In his novel, Nick Brooks alternates between various characters that together make up the culture surrounding the Urban Promise School and what transpires there. He uses individuals who attend the school, neighbors and associates of those who join or know of the school, and even thugs who know the students there. From the Hispanic grannies to students from other schools who visit the Promise school for community service, to people who help fund the school and other things, the reader can envision a wide range of thoughts about the boys in the school, their educators and anything that goes on this the school, as well as the murder. This helps the reader piece together the intricate puzzle involving the principal and everything going on in the school, including his methods, which only worsens as time passes.
Some of the characters the readers want to know more about are Ramon, J.B., and Trey, the three boys who were detained at the time of the principal’s death. They all had issues with Principal Moore and became immediate main suspects even when they did not seem to be the ones that killed him. But because there is a motive, it’s believed that they could still have committed the murder. But then it seems that everyone has issues with the principal, and even though they are not the ones that killed him, they all could be in some way linked to the crime. But as the reader browses through the pages, it’s later discovered that Moore had created an environment that was hostile to everyone he ever interacted with, resulting in an endless list of potential motives. But then the reader is left at crossroads, one because even though the principal is dead. We all want to find out who committed the crime; the reader is also satisfied that the principal is dead because you would want such a person overseeing the development and education of young men who are already disadvantaged and most of them growing up in dangerous and very troubled environments.

As you read through the story, you learn that Trey, Ramon and J.B. have had a hard life, made almost impossible by how the principal had set up the Urban Prep School. One of the three boys makes some extra cash, cooks some foodstuffs at home and brings it to school, where he sells it to other young men for him to pay bills for his grandmother where he lives. He does nothing illegal; he is just a young entrepreneur doing a business that others should support. But as soon as the principal finds out, he bands the food sales terming it as contraband.

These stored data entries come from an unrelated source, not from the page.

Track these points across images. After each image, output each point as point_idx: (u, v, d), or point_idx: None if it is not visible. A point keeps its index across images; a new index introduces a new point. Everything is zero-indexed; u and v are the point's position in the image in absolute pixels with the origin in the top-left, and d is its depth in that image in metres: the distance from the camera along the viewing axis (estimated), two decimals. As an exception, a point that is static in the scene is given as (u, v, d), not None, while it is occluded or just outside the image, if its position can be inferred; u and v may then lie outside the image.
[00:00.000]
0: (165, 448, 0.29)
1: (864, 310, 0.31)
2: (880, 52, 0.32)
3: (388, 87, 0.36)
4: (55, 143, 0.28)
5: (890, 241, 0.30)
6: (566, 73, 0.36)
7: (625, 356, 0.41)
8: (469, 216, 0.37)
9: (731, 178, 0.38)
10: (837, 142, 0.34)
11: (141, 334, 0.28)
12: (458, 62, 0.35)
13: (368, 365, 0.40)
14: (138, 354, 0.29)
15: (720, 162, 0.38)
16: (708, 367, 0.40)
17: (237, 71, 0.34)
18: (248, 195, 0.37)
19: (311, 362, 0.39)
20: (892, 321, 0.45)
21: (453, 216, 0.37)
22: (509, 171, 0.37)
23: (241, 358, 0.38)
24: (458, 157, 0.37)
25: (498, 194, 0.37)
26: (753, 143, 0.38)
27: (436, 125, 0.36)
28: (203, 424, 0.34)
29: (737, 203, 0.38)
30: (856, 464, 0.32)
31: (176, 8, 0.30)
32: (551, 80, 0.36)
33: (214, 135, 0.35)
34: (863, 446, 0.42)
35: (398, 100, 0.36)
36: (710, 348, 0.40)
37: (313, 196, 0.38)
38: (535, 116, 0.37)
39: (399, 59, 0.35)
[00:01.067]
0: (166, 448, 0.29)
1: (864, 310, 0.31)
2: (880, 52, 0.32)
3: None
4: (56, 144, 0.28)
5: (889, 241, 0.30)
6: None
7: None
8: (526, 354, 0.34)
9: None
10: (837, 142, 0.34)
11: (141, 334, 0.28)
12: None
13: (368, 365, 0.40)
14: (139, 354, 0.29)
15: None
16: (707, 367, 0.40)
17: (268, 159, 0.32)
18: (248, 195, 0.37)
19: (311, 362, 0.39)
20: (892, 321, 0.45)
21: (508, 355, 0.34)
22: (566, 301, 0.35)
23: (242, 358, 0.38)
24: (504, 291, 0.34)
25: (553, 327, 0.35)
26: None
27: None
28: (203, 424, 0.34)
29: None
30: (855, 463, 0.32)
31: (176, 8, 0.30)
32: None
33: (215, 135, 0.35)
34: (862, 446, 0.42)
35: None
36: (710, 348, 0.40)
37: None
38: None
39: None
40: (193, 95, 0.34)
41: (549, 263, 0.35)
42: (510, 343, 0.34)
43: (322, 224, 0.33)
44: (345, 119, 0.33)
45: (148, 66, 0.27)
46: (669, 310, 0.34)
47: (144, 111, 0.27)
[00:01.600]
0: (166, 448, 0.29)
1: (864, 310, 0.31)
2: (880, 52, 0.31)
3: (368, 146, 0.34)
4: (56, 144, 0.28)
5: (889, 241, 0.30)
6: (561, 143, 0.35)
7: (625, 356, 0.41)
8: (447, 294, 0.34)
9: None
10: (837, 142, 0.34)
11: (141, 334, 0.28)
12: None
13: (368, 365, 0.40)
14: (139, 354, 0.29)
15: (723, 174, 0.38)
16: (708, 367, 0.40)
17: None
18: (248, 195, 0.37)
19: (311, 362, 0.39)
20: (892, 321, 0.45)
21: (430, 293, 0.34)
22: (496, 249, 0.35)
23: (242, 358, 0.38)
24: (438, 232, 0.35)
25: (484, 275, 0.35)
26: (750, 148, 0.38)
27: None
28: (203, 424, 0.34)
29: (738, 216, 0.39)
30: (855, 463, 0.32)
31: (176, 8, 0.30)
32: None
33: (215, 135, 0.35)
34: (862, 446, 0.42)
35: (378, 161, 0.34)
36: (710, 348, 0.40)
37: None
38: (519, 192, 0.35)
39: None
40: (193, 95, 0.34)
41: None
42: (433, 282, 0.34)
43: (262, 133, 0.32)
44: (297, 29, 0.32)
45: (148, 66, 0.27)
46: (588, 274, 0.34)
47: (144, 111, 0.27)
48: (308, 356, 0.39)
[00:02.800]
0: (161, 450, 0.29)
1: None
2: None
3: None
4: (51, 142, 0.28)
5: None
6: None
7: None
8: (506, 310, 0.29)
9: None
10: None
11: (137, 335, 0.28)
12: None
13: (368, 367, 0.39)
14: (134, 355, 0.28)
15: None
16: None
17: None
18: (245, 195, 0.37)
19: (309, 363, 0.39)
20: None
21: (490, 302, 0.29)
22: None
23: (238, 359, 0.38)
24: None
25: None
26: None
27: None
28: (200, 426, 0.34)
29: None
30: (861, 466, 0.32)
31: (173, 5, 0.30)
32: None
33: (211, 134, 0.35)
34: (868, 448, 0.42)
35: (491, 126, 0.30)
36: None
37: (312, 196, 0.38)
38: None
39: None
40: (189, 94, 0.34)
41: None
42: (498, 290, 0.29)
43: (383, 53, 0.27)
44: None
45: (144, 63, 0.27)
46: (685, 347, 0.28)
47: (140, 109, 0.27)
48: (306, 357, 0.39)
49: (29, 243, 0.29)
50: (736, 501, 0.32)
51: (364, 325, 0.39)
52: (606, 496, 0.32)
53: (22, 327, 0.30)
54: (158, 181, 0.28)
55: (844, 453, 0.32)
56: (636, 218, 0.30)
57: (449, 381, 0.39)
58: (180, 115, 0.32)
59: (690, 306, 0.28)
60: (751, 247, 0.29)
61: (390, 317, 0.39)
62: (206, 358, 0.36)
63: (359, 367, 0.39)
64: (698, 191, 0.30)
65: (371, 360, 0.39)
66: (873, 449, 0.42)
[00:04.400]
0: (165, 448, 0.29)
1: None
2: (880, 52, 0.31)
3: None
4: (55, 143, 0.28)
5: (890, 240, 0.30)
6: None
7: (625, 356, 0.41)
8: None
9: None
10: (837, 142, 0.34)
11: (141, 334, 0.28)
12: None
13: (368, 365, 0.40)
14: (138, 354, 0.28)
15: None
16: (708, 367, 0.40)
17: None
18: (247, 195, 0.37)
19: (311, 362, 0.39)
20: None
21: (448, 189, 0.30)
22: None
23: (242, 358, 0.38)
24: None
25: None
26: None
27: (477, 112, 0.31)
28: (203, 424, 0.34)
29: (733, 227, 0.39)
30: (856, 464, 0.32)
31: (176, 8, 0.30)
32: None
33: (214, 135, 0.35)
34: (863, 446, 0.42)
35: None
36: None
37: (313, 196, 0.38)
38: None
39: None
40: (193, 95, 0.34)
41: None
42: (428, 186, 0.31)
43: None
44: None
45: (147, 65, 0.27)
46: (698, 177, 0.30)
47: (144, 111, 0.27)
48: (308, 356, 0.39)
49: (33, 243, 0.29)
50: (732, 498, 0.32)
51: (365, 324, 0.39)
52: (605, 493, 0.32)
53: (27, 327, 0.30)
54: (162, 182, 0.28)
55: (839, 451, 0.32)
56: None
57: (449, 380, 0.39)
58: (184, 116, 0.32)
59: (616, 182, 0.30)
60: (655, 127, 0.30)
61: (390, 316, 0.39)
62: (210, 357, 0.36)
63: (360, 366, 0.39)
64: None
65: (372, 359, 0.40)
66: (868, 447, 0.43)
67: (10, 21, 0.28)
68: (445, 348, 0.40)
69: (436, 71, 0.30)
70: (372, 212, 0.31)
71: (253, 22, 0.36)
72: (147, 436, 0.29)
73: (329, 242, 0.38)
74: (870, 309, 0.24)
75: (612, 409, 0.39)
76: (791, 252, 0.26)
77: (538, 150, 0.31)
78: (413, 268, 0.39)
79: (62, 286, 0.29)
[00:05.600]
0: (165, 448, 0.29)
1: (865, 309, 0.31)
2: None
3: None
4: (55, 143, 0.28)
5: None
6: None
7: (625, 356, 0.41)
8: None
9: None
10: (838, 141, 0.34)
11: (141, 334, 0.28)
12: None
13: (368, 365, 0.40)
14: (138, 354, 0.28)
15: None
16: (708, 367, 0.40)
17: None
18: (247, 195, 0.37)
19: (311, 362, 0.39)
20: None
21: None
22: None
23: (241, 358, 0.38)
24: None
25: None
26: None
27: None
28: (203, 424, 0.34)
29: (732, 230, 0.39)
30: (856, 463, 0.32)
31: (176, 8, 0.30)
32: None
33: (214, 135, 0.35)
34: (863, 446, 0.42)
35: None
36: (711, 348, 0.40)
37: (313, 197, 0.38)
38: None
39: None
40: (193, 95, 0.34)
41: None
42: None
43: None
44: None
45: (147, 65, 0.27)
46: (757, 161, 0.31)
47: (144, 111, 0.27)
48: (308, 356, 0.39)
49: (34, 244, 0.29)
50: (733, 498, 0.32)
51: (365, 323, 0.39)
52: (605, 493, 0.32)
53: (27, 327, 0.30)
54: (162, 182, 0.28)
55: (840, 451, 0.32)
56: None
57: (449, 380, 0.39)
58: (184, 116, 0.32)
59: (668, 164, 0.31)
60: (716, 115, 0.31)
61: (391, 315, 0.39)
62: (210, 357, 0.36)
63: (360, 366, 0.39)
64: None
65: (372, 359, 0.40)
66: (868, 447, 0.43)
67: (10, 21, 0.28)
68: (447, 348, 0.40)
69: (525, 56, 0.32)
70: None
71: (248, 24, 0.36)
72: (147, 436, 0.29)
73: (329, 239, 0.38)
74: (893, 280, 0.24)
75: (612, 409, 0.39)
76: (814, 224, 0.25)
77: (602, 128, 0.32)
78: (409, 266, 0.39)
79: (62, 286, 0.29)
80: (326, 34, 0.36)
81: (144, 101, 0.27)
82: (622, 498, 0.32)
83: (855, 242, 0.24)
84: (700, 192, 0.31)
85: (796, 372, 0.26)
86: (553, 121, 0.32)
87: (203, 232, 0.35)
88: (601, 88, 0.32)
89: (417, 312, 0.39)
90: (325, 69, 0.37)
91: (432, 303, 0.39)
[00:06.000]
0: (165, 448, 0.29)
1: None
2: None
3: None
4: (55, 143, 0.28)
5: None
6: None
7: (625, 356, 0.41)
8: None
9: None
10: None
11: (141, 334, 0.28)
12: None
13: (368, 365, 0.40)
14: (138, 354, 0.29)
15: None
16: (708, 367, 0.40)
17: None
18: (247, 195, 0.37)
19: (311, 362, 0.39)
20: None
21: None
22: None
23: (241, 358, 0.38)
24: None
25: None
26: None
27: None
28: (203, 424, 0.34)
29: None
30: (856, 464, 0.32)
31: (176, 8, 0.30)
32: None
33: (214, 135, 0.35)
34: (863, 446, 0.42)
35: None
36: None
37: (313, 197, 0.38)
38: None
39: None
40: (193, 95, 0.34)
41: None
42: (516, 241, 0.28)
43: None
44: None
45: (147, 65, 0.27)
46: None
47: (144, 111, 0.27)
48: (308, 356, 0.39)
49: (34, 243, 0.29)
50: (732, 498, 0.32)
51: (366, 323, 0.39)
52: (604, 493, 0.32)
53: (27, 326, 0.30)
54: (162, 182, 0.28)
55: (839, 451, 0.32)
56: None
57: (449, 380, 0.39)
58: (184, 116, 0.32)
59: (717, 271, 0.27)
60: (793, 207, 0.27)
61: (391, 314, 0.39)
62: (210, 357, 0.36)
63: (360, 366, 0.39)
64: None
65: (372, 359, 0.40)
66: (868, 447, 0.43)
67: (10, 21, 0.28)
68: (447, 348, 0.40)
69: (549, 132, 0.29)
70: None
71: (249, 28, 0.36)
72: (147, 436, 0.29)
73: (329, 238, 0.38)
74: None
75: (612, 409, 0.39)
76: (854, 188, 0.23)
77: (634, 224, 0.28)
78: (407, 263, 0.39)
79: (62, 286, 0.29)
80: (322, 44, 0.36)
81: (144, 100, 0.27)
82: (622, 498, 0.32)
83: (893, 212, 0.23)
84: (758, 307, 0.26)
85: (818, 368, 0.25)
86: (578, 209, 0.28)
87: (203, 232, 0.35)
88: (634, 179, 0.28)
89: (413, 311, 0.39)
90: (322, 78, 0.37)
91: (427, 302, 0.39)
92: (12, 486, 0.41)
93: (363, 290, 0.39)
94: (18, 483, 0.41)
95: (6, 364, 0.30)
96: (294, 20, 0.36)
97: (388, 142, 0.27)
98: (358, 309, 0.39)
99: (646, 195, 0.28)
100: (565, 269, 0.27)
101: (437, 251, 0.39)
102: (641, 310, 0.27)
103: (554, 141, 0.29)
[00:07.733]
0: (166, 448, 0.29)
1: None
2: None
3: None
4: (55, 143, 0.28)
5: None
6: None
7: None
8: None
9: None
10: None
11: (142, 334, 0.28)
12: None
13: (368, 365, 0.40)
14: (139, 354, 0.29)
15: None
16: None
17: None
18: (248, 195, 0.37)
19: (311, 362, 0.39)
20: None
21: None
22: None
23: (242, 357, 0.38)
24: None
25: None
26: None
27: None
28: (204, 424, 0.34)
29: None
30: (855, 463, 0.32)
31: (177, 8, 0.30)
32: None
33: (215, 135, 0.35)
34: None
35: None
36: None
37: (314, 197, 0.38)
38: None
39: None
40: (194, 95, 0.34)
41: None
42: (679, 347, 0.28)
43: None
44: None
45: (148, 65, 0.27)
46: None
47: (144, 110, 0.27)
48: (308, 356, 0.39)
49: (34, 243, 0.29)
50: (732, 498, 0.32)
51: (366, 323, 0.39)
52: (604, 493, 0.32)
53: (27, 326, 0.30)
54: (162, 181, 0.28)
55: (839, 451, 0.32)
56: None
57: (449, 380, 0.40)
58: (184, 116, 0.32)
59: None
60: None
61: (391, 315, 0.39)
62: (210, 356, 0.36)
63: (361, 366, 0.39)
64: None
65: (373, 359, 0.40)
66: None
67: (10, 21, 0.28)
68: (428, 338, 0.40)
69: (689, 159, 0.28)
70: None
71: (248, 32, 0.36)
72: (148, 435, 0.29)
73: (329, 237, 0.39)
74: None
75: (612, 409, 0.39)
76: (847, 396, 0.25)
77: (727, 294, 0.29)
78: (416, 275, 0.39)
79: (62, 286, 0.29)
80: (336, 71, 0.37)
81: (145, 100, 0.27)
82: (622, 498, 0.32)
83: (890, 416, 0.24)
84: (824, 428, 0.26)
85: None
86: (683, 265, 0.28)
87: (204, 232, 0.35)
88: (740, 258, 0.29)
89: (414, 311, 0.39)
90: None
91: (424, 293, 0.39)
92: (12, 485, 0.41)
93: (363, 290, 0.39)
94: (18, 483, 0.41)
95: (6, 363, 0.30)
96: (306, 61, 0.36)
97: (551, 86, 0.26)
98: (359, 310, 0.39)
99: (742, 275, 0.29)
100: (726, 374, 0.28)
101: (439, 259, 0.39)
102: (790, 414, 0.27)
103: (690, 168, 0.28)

The principal takes all the money Ramon makes. Nick Brook’s novel gives a deep perspective on the urban youth and everything that happens when dreams go unchecked, narrated through a fictional story. It’s all a mystery; the entire story, as the reader searches, waits to the last page for the principal’s killer to be unmasked. And that is an excellent mystery, as the author allows the reader to piece the mystery through different characters’ stories. Overall, this novel teaches us so much; there are so many lessons and warnings that the author reveals much more than just a simple mystery. In the end, people come together instead of separating themselves.